__TEXTE FOURNI__.
===

Patricia Venturelli et Marino Marchetti, pourquoi vos familles ont-elles accepté de rejoindre la Belgique?
M.M.: Le village avait été détruit par la guerre, il ne restait plus rien. C'était la misère pour ses habitants.
P.V.: Certains disaient même qu'ils n'avaient pour ainsi dire jamais vu d'argent de leur vie. Tout fonctionnait grâce au troc. Un morceau de cochon contre des œufs.
Et comment ont-ils été recrutés?
M.M.: Ils allaient à la messe tous les dimanches et une personne est venue les voir à la sortie de l'église pour leur proposer un emploi. Quand mon père a raconté ça à mon grand-père, ce dernier s'est mis à pleurer en lui expliquant qu'il n'avait plus rien à lui donner. On pense toujours que les Italiens mangeaient beaucoup de pâtes, mais c'était trois fois par an à cette époque. C'était un luxe. Le reste du temps, c'était de la polenta à base de châtaigne.
P.V.: Mon parrain (et oncle) non plus n'a pas eu le choix. Mon grand-père paternel avait une grave blessure encourue pendant la guerre. En tant que fils aîné de la famille, il a dû payer l'hôpital et nourrir tout le monde. Ils ont donc accepté la proposition.

===

__CONSIGNE__.
Pouvez-vous recopier mot pour mot et en entier l'entretien sur le départ des familles vers la Belgique ?

__DONNÉES FOURNIES__.
===

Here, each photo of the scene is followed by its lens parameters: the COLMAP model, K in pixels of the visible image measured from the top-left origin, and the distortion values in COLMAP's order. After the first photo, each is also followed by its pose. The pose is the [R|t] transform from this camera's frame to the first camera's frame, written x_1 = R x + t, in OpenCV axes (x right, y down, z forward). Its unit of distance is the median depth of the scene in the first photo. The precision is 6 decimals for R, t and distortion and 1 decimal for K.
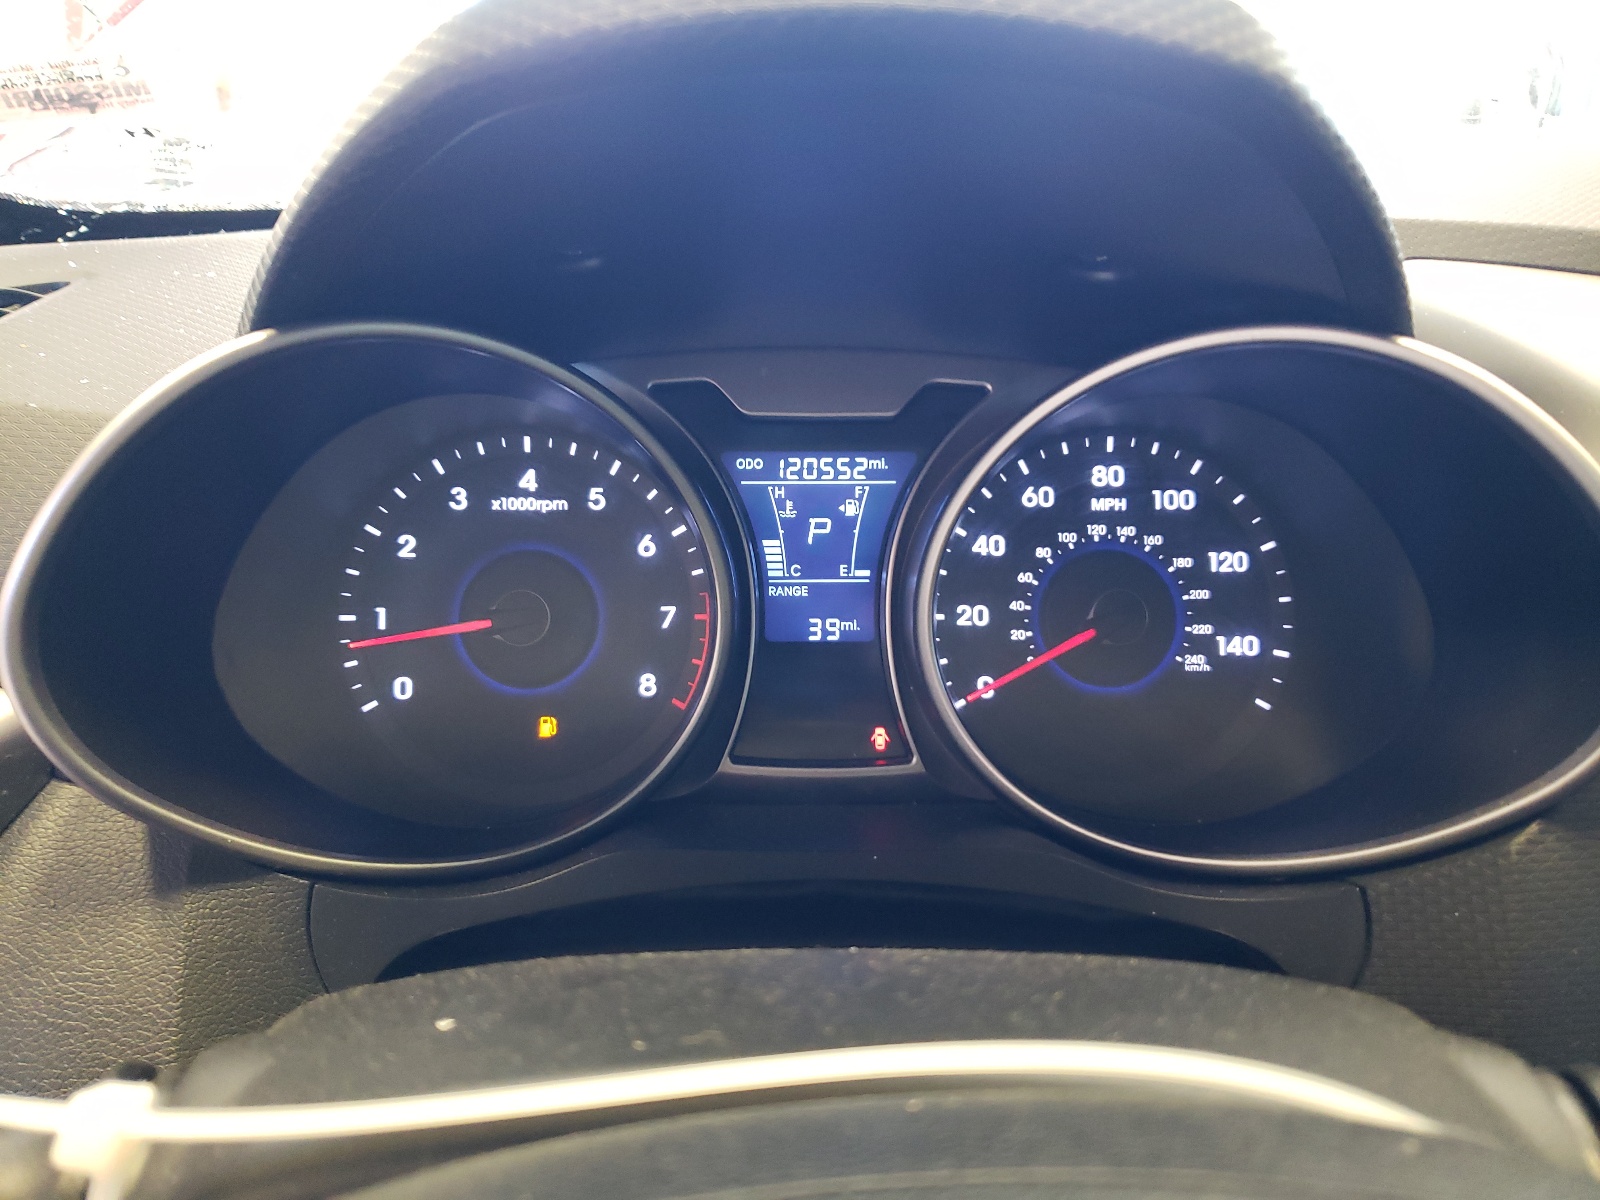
lens RADIAL K [[1217.9, 0, 800.4], [0, 1217.9, 600.1], [0, 0, 1]] dist [-0.004666, -0.000838]
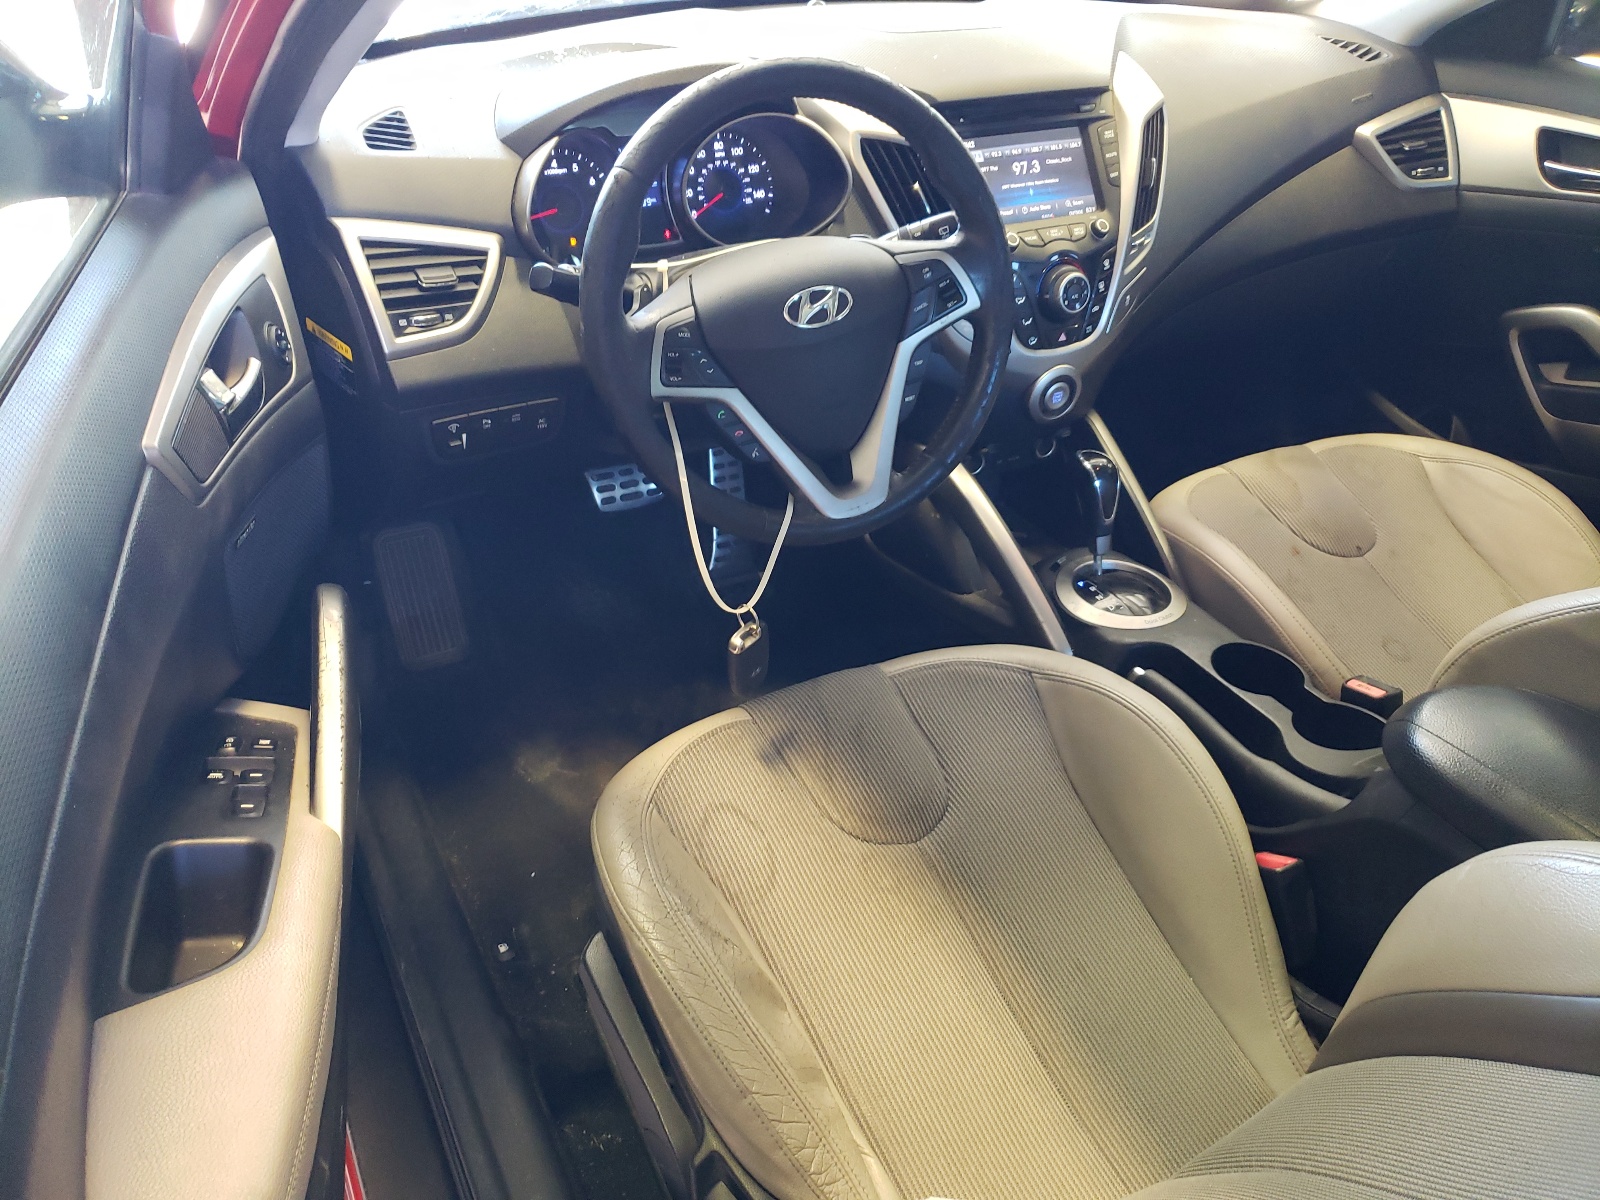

===

__CORRIGÉ__.
Patricia Venturelli et Marino Marchetti, pourquoi vos familles ont-elles accepté de rejoindre la Belgique?
M.M.: Le village avait été détruit par la guerre, il ne restait plus rien. C'était la misère pour ses habitants.
P.V.: Certains disaient même qu'ils n'avaient pour ainsi dire jamais vu d'argent de leur vie. Tout fonctionnait grâce au troc. Un morceau de cochon contre des œufs.
Et comment ont-ils été recrutés?
M.M.: Ils allaient à la messe tous les dimanches et une personne est venue les voir à la sortie de l'église pour leur proposer un emploi. Quand mon père a raconté ça à mon grand-père, ce dernier s'est mis à pleurer en lui expliquant qu'il n'avait plus rien à lui donner. On pense toujours que les Italiens mangeaient beaucoup de pâtes, mais c'était trois fois par an à cette époque. C'était un luxe. Le reste du temps, c'était de la polenta à base de châtaigne.
P.V.: Mon parrain (et oncle) non plus n'a pas eu le choix. Mon grand-père paternel avait une grave blessure encourue pendant la guerre. En tant que fils aîné de la famille, il a dû payer l'hôpital et nourrir tout le monde. Ils ont donc accepté la proposition.